Si l'on en croit un autre article du “Monde” du 10-11 novembre, Edgar Faure aurait fait une sorte d’échange: “Très content si vous nous cédez le terrain de Vincennes, je m'engage à ce que le Ministère n’occupe pas le Terrain de la Dame Blanche, autre terrain du Bois de Vincennes que la Mairie devait céder pour la construction d’un lycée.

 

Aucune trace n'apparaît dans le compte-rendu du Conseil d’une décision concernant Vincennes. Ces tractations au sujet du terrain et de cette fameuse clause des 10 ans restent, pour ce que j'ai pu en savoir, mystérieuses. 

                           

 Les centres universitaires expérimentaux

 

La première tâche à laquelle s’attaque le Cabinet est la préparation du discours que le Ministre doit prononcer devant la nouvelle Assemblée Nationale sortie des urnes le 30 juin. Dès son entrée en fonction, l’équipe y travaille d’arrache-pied et, le 24 juillet, Edgar Faure peut présenter devant les députés sa loi d’orientation pour l’enseignement.

 

Les maîtres mots en sont : participation, démocratisation, renouvellement. L’été se passera essentiellement à élaborer cette loi d’orientation et, parallèlement, à construire, principalement en région parisienne, de nouveaux centres universitaires dont Vincennes fait naturellement partie. Dès le mois de juillet, en effet, Edgar Faure annonce son intention de construire en France quatre établissements universitaires expérimentaux, Vincennes, Dauphine, Antony, et  Marseille-Lumigny, Vincennes étant plus spécialement orienté vers une pédagogie novatrice; son enseignement sera pluridisciplinaire, Sciences humaines et Lettres; au départ, les sciences pures devaient être associées au projet.

=== TRAVAIL DEMANDÉ ===
A. Répondez aux questions suivantes d'après l'extrait sur Edgar Faure et Vincennes :
(i) À quelle date Edgar Faure présente-t-il sa loi d'orientation pour l'enseignement devant les députés ?
(ii) Quels sont les quatre établissements universitaires expérimentaux qu'il annonce vouloir construire ?
(iii) Quel autre terrain du Bois de Vincennes la Mairie devait-elle céder, et pour quelle construction ?
B. Poursuivez l'extrait sur la création du centre universitaire de Vincennes à partir de sa dernière phrase.

=== MATÉRIEL PRÉSENTÉ ===
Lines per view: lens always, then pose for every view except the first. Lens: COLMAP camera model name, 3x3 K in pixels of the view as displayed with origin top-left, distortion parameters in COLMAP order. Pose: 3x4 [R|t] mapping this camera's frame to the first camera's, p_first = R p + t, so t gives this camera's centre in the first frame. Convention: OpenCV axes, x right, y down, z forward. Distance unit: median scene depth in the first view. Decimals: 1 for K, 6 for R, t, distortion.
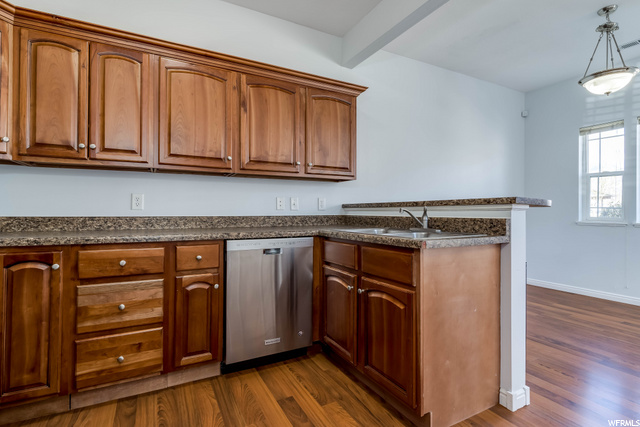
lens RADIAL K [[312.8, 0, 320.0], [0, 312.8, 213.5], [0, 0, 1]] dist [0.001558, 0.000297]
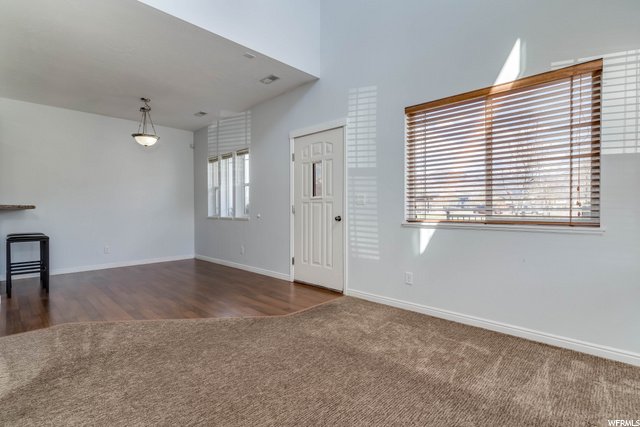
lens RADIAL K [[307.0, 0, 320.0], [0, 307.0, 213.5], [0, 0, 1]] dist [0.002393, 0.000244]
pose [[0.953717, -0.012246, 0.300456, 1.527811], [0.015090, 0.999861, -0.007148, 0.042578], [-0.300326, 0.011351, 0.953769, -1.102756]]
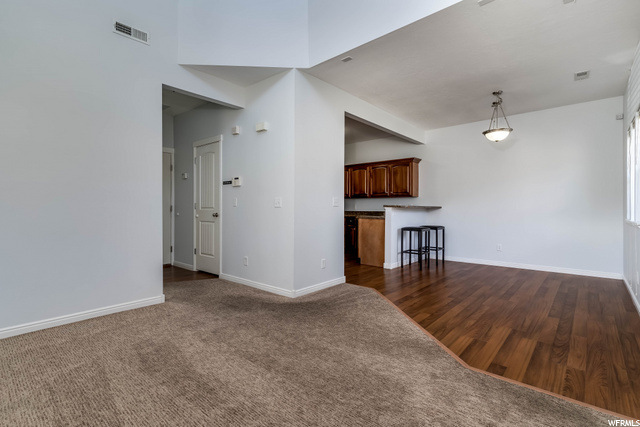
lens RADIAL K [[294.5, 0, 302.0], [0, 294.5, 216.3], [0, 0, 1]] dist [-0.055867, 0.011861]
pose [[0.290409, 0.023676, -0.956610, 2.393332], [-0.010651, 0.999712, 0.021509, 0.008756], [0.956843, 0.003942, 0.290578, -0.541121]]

=== RÉPONSES NUMÉROTÉES ===
A.
(i) Le 24 juillet.
(ii) Vincennes, Dauphine, Antony et Marseille-Lumigny.
(iii) Le Terrain de la Dame Blanche, pour la construction d'un lycée.

B.
 Le profil d'Antony reproduit à peu prés celui de Vincennes, mais l’enseignement doit y être plus encore pluridisciplinaire, avec davantage de sciences pures. Les bâtiments devraient occuper l’emplacement de la résidence universitaire. Ce projet devait être mené par Antoine Culioli avec l’aide du professeur de sociologie de Nanterre, Alain Touraine. On retrouve les traces d'Antony jusqu’à l’automne, et même jusqu’en début 1969. Les projets  Dauphine, Antony et Vincennes, ceux de la région parisienne s’élaborent en parallèle; les nominations de professeurs auront lieu aussi à Antony. Mais le projet d’Antony, qui deviendra Université Paris-Sud, n’a jamais abouti, pour diverses raisons qui ne concernent pas ce mémoire.

 

Après moult hésitations, le Centre expérimental prévu porte Dauphine sera construit  dans l’ancien bâtiment de l’OTAN. Essentiellement orienté vers les sciences économiques et la gestion, il constituera l’Université Paris IX dont la conception est beaucoup plus élitiste que celle de Vincennes.

 

Marseille-Lumigny, construite dans la garrigue près de Marseille, verra le jour en même temps que Dauphine et Vincennes, mais, pluridisciplinarité mise à part, sera d’un type plus conventionnel que Vincennes et Dauphine.

 

La construction de ces centres universitaires se poursuivra d’août à octobre, voire novembre. Il semble qu'elles aient été réalisées dans un certain secret, surtout en ce qui concerne Vincennes: les premières mentions du projet Vincennes apparaissent seulement le 13 septembre dans “Le Monde”, à la même date dans “L”Aurore” et le 11 novembre dans “Le Nouvel Observateur”.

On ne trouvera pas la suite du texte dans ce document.